* Directive: Please print the entries exactly, omitting each image.

(Data entries)
-- -- --

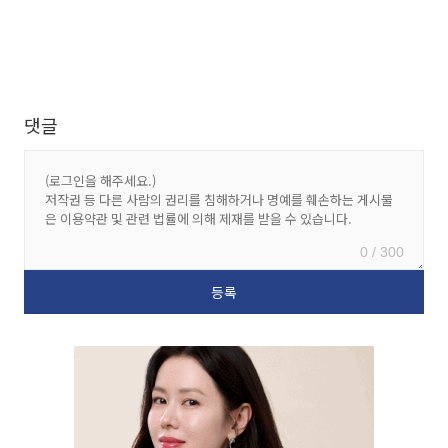
댓글
0 / 300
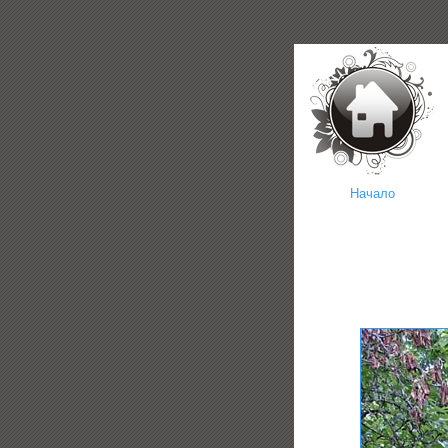
Начало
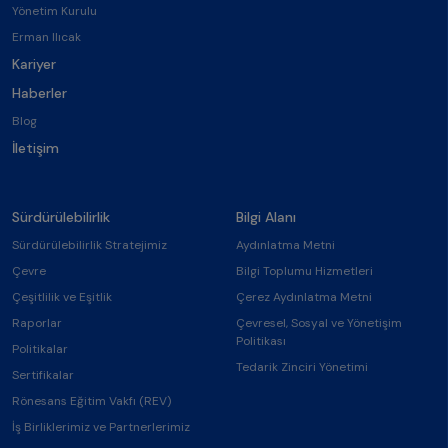
Yönetim Kurulu
Erman Ilıcak
Kariyer
Haberler
Blog
İletişim
Sürdürülebilirlik
Bilgi Alanı
Sürdürülebilirlik Stratejimiz
Aydınlatma Metni
Çevre
Bilgi Toplumu Hizmetleri
Çeşitlilik ve Eşitlik
Çerez Aydınlatma Metni
Raporlar
Çevresel, Sosyal ve Yönetişim
Politikası
Politikalar
Tedarik Zinciri Yönetimi
Sertifikalar
Rönesans Eğitim Vakfı (REV)
İş Birliklerimiz ve Partnerlerimiz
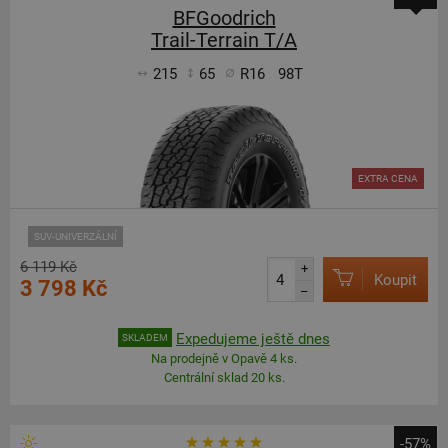
BFGoodrich
Trail-Terrain T/A
215
65
R16
98T
EXTRA CENA
SUV-UNIVERZÁLNÍ
6 119 Kč
+
Koupit
3 798 Kč
–
Expedujeme ještě dnes
SKLADEM
Na prodejně v Opavě 4 ks.
Centrální sklad 20 ks.
-57%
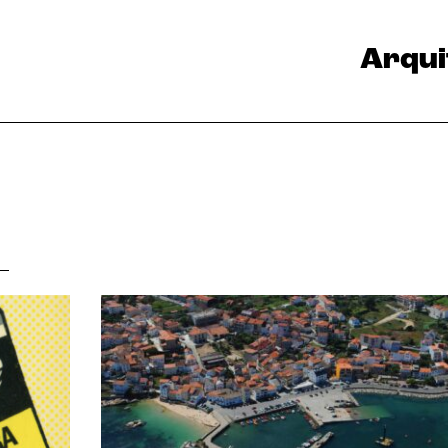
Arqui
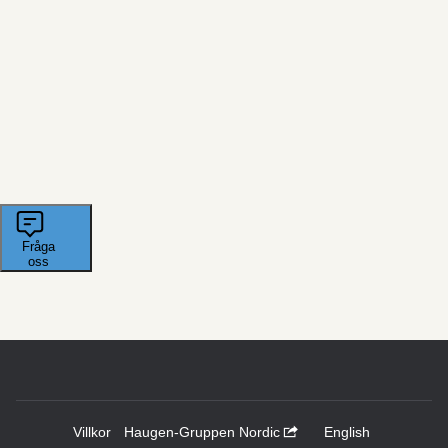
Villkor
Haugen-Gruppen Nordic
English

-- -- --

* Answer for the task:
댓글
0 / 300
Начало
Yönetim Kurulu
Erman Ilıcak
Kariyer
Haberler
Blog
İletişim
Sürdürülebilirlik
Bilgi Alanı
Sürdürülebilirlik Stratejimiz
Aydınlatma Metni
Çevre
Bilgi Toplumu Hizmetleri
Çeşitlilik ve Eşitlik
Çerez Aydınlatma Metni
Raporlar
Çevresel, Sosyal ve Yönetişim
Politikası
Politikalar
Tedarik Zinciri Yönetimi
Sertifikalar
Rönesans Eğitim Vakfı (REV)
İş Birliklerimiz ve Partnerlerimiz
BFGoodrich
Trail-Terrain T/A
215
65
R16
98T
EXTRA CENA
SUV-UNIVERZÁLNÍ
6 119 Kč
+
Koupit
3 798 Kč
–
Expedujeme ještě dnes
SKLADEM
Na prodejně v Opavě 4 ks.
Centrální sklad 20 ks.
-57%
Arqui
Villkor
Haugen-Gruppen Nordic
English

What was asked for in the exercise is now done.